▸ Required work
Only one stretch of the listing below is wanted. Begin at the line that has "right elbow: (250, 400)", stop after the line that has "right elbow: (651, 373)", and repeat every line in between exactly.

▸ Extracted data
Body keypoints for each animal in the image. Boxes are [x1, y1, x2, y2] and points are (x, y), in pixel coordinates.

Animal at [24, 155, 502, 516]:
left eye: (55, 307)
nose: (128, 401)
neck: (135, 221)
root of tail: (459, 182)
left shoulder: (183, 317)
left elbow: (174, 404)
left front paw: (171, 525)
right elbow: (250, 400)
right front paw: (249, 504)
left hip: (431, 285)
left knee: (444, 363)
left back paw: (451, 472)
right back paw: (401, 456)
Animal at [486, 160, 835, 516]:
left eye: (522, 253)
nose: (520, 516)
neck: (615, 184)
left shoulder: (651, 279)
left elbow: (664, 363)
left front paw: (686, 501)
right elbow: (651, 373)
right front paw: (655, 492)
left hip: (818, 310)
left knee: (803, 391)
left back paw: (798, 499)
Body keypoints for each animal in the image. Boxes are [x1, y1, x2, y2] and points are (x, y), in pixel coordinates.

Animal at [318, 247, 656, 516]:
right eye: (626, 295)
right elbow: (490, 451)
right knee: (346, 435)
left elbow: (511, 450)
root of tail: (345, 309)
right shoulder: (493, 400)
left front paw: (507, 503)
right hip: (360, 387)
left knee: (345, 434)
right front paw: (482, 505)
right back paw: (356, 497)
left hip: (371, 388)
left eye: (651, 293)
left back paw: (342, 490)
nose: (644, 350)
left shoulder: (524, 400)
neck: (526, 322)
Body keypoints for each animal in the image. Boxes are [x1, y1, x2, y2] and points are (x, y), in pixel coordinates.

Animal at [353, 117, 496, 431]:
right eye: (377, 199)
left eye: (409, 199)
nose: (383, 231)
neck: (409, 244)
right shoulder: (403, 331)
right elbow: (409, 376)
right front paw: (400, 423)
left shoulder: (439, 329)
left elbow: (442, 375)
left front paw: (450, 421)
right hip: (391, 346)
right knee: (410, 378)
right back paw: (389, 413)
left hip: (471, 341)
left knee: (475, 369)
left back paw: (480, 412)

==

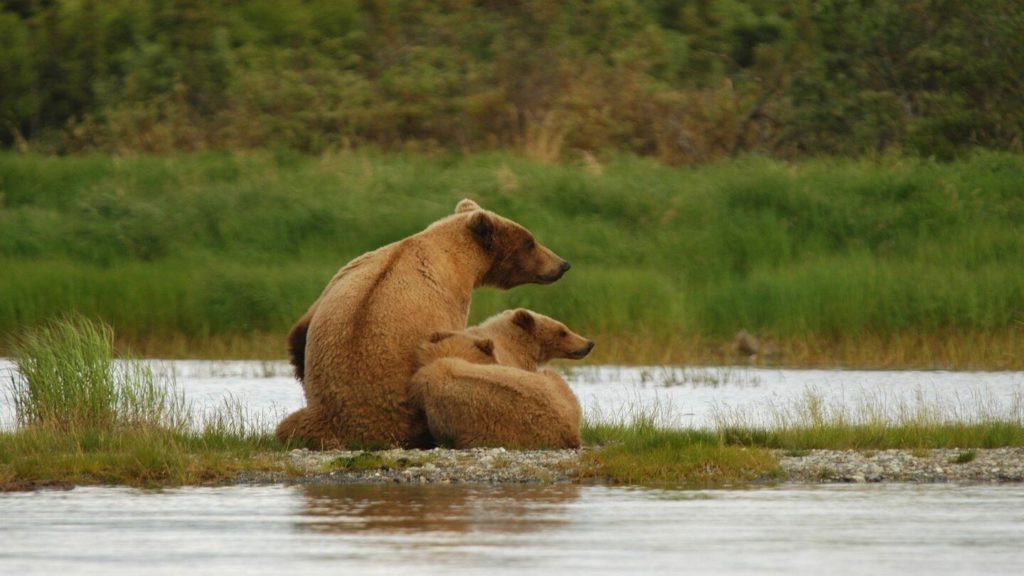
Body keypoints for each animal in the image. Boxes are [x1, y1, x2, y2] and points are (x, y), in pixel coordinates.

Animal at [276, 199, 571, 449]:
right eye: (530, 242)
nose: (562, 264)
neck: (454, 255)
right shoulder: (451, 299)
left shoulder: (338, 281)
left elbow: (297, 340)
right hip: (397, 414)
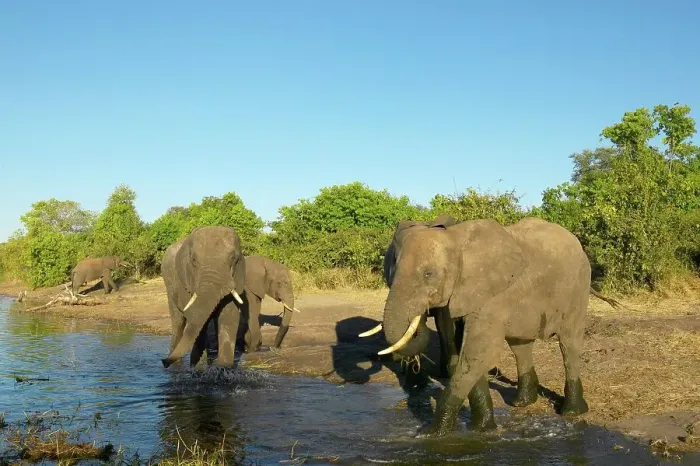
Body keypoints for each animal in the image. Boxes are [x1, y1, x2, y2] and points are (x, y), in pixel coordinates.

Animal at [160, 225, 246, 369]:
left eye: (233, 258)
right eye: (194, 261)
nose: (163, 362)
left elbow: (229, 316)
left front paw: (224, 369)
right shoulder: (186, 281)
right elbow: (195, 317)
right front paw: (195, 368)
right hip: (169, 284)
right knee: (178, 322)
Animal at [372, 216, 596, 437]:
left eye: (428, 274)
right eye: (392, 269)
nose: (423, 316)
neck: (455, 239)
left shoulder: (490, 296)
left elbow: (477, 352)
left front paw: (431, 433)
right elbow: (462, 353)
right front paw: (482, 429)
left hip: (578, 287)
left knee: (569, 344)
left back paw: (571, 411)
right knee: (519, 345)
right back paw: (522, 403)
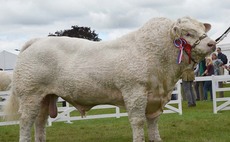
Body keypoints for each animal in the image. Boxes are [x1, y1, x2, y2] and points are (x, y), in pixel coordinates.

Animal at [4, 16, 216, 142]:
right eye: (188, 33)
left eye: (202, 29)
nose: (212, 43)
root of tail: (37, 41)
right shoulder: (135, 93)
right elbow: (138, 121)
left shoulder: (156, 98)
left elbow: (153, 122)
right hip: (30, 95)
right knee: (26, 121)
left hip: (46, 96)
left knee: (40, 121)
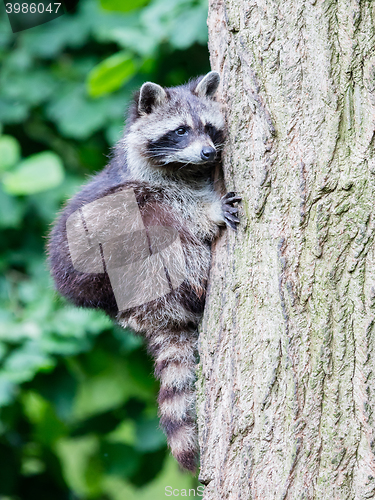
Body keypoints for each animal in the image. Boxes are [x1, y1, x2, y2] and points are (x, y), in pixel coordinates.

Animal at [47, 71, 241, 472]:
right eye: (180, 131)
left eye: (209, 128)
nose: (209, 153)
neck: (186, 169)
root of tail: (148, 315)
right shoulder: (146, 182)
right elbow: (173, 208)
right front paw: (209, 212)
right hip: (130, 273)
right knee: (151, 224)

---

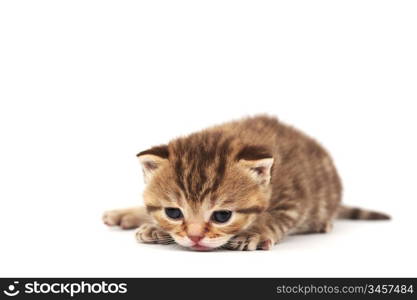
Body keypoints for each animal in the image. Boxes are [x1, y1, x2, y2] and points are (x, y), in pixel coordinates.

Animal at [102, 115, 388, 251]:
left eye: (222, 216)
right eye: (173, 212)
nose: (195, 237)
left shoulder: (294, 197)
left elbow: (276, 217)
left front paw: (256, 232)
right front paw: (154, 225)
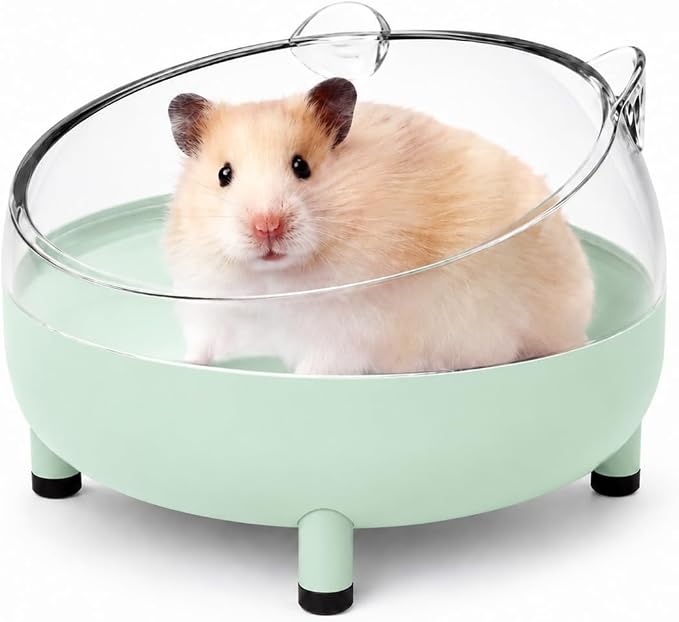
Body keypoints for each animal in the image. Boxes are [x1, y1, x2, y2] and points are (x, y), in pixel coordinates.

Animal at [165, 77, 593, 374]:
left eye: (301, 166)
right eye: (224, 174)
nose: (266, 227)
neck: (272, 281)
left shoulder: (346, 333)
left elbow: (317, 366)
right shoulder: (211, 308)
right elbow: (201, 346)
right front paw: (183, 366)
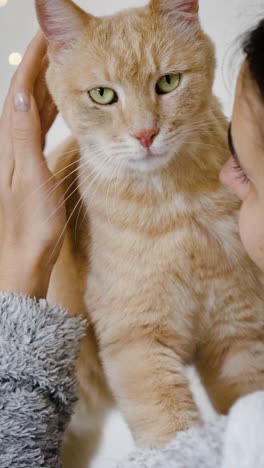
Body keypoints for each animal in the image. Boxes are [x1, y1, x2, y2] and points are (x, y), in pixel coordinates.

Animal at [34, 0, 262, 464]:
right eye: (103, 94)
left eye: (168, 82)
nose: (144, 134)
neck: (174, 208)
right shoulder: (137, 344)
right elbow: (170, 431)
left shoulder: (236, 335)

▸ Reply
right elbow: (250, 400)
right front paw: (249, 504)
left hip: (431, 285)
left knee: (444, 363)
left back paw: (451, 472)
right back paw: (401, 456)
Animal at [486, 160, 835, 516]:
left eye: (522, 253)
nose: (520, 516)
neck: (615, 184)
left shoulder: (651, 279)
left elbow: (664, 363)
left front paw: (686, 501)
right elbow: (651, 373)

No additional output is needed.